**** TEXT BLOCK ****

The necessary condition of the problem (1.1) is to solve the following optimization problem \(\min f(x).\) The basic idea in the proposed algorithm is based on the minimal value of the following quadratic programming subproblem

$$ \min \psi _k(p) = \frac{1}{2} \Vert F_{k}^{'} p + F_k\Vert ^2 = \frac{1}{2} p^{\text{T}} F_{k}^{'\text{T}} F_{k}^{'} p + g_{k}^{\text{T}} p + \frac{1}{2} \Vert F_k\Vert ^2, $$
(1.3)

where \(F_k= F(x_k), F_{k}^{'}=F'(x_k), g_k =\nabla f(x_k) =F_{k}^{'\text{T}} F_k\), and \(\psi _k (p)\) is an adequate representation of \(f(x)\) around \(x_k\).

The paper is organized as follows. In Sect. 2, the concrete algorithm for solving (1.1) is stated. In Sect. 3, we prove the global convergence of the proposed algorithm. Further, we establish that the proposed algorithm has strong global convergence and local convergence rate in Sect. 4. Finally, the results of numerical experiments of the proposed algorithm are reported in Sect. 5.

**** RECORDS ****

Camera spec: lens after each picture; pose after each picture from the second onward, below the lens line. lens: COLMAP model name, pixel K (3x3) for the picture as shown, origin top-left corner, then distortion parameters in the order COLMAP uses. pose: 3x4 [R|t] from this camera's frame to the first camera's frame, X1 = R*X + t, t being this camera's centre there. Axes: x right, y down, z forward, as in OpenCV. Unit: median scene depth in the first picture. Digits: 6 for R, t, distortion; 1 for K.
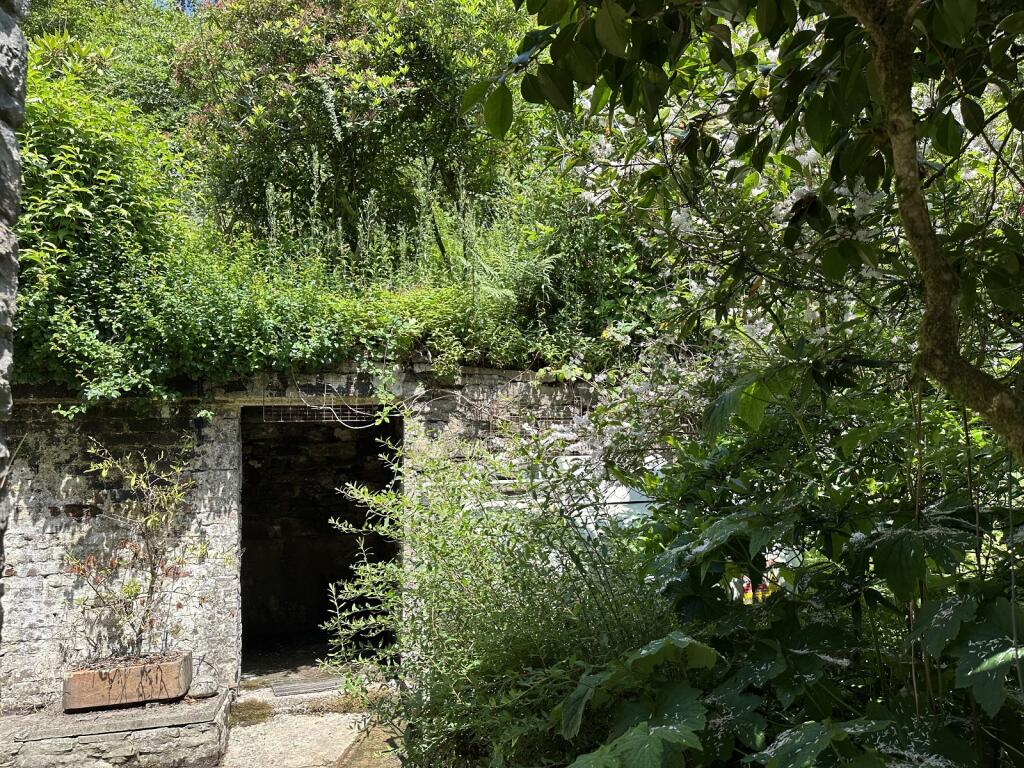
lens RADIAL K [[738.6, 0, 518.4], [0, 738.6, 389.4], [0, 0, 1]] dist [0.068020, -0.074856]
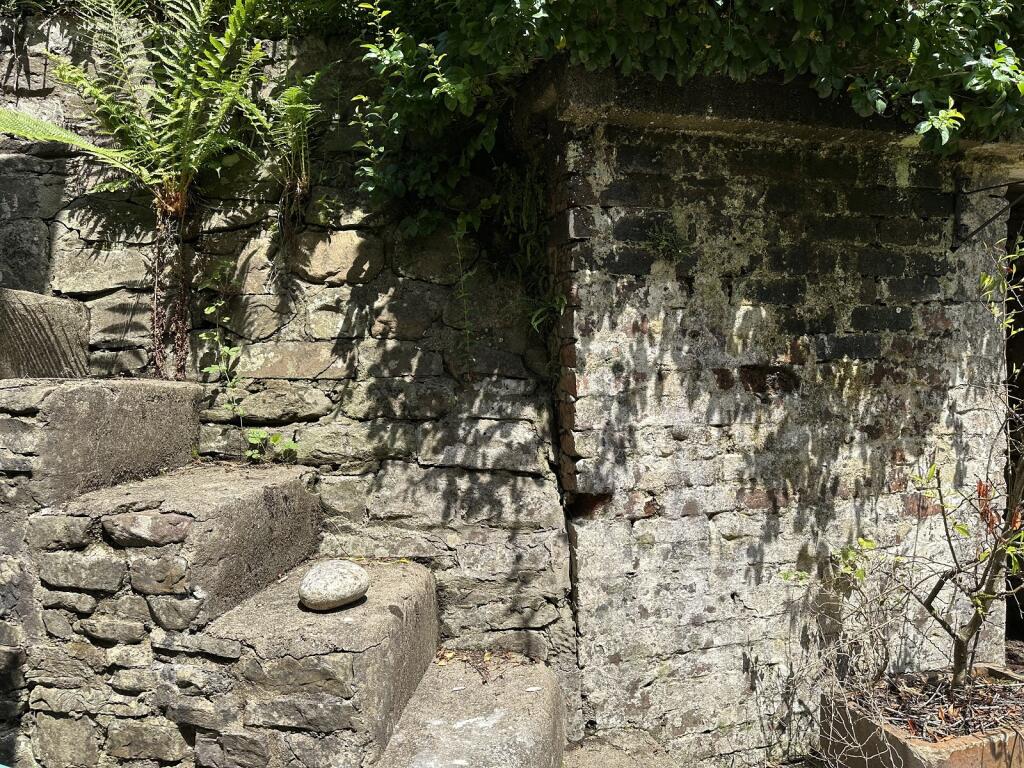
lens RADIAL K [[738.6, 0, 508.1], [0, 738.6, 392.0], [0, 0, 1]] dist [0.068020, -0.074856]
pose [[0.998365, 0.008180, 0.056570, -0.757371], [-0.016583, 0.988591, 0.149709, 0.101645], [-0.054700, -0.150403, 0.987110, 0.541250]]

****
**** RECORDS ****

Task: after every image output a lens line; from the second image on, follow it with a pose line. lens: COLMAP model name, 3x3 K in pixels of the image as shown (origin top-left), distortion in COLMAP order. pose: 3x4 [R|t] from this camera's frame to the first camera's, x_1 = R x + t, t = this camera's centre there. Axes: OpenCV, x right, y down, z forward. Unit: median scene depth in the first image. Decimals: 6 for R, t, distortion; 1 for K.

****
**** RECORDS ****

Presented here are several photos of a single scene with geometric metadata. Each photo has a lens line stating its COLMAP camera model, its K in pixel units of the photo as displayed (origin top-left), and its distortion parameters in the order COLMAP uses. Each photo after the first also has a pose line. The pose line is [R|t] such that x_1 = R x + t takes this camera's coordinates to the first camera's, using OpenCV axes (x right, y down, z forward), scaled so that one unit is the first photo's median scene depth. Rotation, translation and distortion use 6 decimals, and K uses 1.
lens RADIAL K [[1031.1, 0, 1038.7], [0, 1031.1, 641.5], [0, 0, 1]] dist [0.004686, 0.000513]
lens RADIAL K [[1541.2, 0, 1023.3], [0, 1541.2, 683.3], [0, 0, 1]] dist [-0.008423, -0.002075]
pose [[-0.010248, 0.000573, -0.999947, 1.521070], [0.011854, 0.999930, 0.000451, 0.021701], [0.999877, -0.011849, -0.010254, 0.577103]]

****

→ PROBLEM TO WORK ON
Using the optimization excerpt, explain in one to three sentences why the proposed algorithm is built on the minimal value of the quadratic subproblem ψ_k(p) in (1.3).

→ ANSWER FOR THE TASK
Solving problem (1.1) requires solving the optimization problem min f(x). The quadratic function ψ_k(p) = ½‖F′_k p + F_k‖² is an adequate representation of f(x) around x_k, so minimizing ψ_k(p) stands in for minimizing f near the current iterate.